• _Written instruction_: Write out the data below in full, unchanged, minus the images.

• • • • • • •

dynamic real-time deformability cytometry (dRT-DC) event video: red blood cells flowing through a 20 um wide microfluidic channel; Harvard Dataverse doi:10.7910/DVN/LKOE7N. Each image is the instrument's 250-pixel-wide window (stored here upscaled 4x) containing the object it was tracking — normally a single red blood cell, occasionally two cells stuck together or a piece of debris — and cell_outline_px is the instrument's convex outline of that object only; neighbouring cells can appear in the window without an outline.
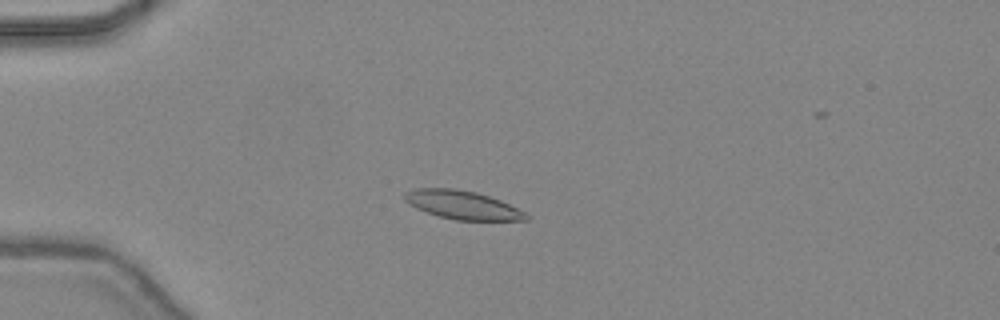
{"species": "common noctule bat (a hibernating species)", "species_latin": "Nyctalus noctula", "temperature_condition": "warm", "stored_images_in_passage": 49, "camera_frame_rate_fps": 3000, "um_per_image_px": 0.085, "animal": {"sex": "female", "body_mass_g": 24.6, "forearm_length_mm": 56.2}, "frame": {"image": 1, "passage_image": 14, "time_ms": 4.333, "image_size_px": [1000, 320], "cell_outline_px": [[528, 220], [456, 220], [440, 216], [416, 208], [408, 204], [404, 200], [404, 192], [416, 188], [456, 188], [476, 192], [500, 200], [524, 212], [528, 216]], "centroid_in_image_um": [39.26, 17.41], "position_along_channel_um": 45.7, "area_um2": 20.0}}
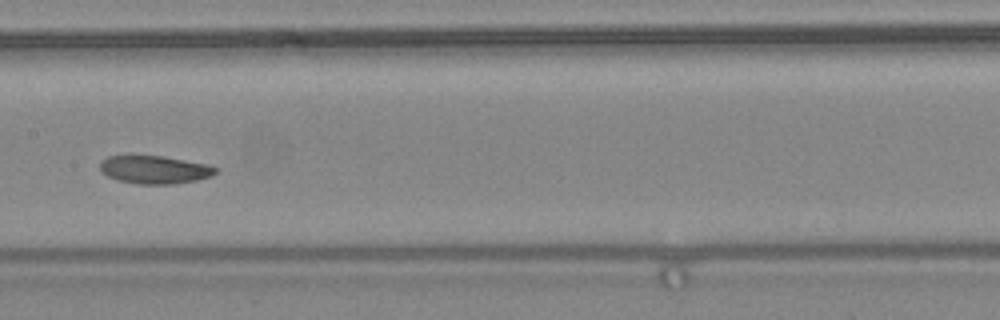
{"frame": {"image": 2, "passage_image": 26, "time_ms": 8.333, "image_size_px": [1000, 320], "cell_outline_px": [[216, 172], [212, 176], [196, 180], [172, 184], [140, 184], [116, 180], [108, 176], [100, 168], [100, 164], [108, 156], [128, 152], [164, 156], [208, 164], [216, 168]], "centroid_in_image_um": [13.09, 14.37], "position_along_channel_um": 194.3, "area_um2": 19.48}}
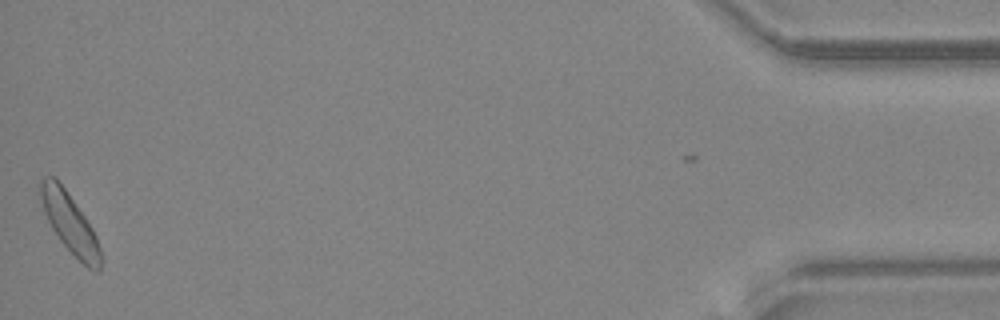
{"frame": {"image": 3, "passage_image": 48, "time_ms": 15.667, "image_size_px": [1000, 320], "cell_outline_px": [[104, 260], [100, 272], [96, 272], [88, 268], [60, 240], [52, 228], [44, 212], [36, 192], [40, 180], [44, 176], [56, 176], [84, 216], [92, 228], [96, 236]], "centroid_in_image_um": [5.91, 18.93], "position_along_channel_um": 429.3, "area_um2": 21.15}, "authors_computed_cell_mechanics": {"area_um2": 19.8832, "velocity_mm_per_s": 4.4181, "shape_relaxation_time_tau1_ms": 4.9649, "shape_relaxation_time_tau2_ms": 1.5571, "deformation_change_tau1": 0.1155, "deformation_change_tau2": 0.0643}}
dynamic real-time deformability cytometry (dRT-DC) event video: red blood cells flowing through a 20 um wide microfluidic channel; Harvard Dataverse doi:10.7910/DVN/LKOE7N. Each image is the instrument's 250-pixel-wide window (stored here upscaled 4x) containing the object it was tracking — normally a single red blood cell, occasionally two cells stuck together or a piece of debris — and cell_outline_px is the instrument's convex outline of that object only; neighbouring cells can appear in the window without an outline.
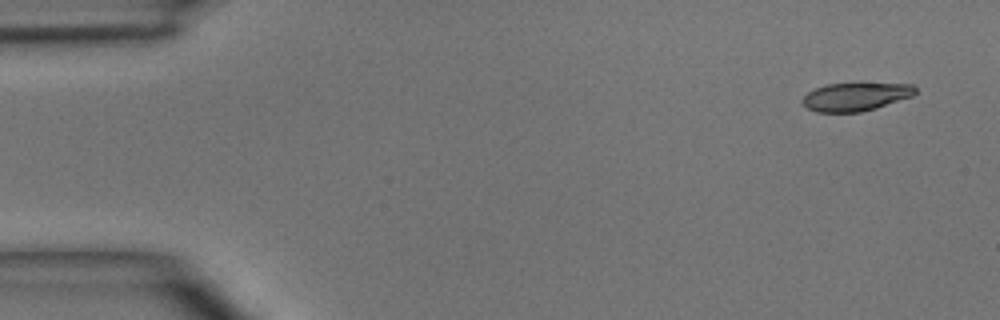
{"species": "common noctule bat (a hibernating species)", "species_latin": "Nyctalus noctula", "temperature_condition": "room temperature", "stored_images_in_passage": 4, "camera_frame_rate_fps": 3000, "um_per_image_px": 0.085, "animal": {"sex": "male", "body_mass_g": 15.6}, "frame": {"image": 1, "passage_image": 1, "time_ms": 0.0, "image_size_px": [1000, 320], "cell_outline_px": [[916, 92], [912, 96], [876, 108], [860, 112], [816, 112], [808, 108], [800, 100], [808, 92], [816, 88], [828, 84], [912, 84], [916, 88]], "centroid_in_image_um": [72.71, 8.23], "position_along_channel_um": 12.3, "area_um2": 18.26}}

• • • • • • •

• _Solution_:
dynamic real-time deformability cytometry (dRT-DC) event video: red blood cells flowing through a 20 um wide microfluidic channel; Harvard Dataverse doi:10.7910/DVN/LKOE7N. Each image is the instrument's 250-pixel-wide window (stored here upscaled 4x) containing the object it was tracking — normally a single red blood cell, occasionally two cells stuck together or a piece of debris — and cell_outline_px is the instrument's convex outline of that object only; neighbouring cells can appear in the window without an outline.
{"species": "common noctule bat (a hibernating species)", "species_latin": "Nyctalus noctula", "temperature_condition": "warm", "stored_images_in_passage": 49, "camera_frame_rate_fps": 3000, "um_per_image_px": 0.085, "animal": {"sex": "female", "body_mass_g": 24.6, "forearm_length_mm": 56.2}, "frame": {"image": 1, "passage_image": 14, "time_ms": 4.333, "image_size_px": [1000, 320], "cell_outline_px": [[528, 220], [456, 220], [440, 216], [416, 208], [408, 204], [404, 200], [404, 192], [416, 188], [456, 188], [476, 192], [500, 200], [524, 212], [528, 216]], "centroid_in_image_um": [39.26, 17.41], "position_along_channel_um": 45.7, "area_um2": 20.0}}
{"frame": {"image": 2, "passage_image": 26, "time_ms": 8.333, "image_size_px": [1000, 320], "cell_outline_px": [[216, 172], [212, 176], [196, 180], [172, 184], [140, 184], [116, 180], [108, 176], [100, 168], [100, 164], [108, 156], [128, 152], [164, 156], [208, 164], [216, 168]], "centroid_in_image_um": [13.09, 14.37], "position_along_channel_um": 194.3, "area_um2": 19.48}}
{"frame": {"image": 3, "passage_image": 48, "time_ms": 15.667, "image_size_px": [1000, 320], "cell_outline_px": [[104, 260], [100, 272], [96, 272], [88, 268], [60, 240], [52, 228], [44, 212], [36, 192], [40, 180], [44, 176], [56, 176], [84, 216], [92, 228], [96, 236]], "centroid_in_image_um": [5.91, 18.93], "position_along_channel_um": 429.3, "area_um2": 21.15}, "authors_computed_cell_mechanics": {"area_um2": 19.8832, "velocity_mm_per_s": 4.4181, "shape_relaxation_time_tau1_ms": 4.9649, "shape_relaxation_time_tau2_ms": 1.5571, "deformation_change_tau1": 0.1155, "deformation_change_tau2": 0.0643}}
dynamic real-time deformability cytometry (dRT-DC) event video: red blood cells flowing through a 20 um wide microfluidic channel; Harvard Dataverse doi:10.7910/DVN/LKOE7N. Each image is the instrument's 250-pixel-wide window (stored here upscaled 4x) containing the object it was tracking — normally a single red blood cell, occasionally two cells stuck together or a piece of debris — and cell_outline_px is the instrument's convex outline of that object only; neighbouring cells can appear in the window without an outline.
{"species": "common noctule bat (a hibernating species)", "species_latin": "Nyctalus noctula", "temperature_condition": "room temperature", "stored_images_in_passage": 4, "camera_frame_rate_fps": 3000, "um_per_image_px": 0.085, "animal": {"sex": "male", "body_mass_g": 15.6}, "frame": {"image": 1, "passage_image": 1, "time_ms": 0.0, "image_size_px": [1000, 320], "cell_outline_px": [[916, 92], [912, 96], [876, 108], [860, 112], [816, 112], [808, 108], [800, 100], [808, 92], [816, 88], [828, 84], [912, 84], [916, 88]], "centroid_in_image_um": [72.71, 8.23], "position_along_channel_um": 12.3, "area_um2": 18.26}}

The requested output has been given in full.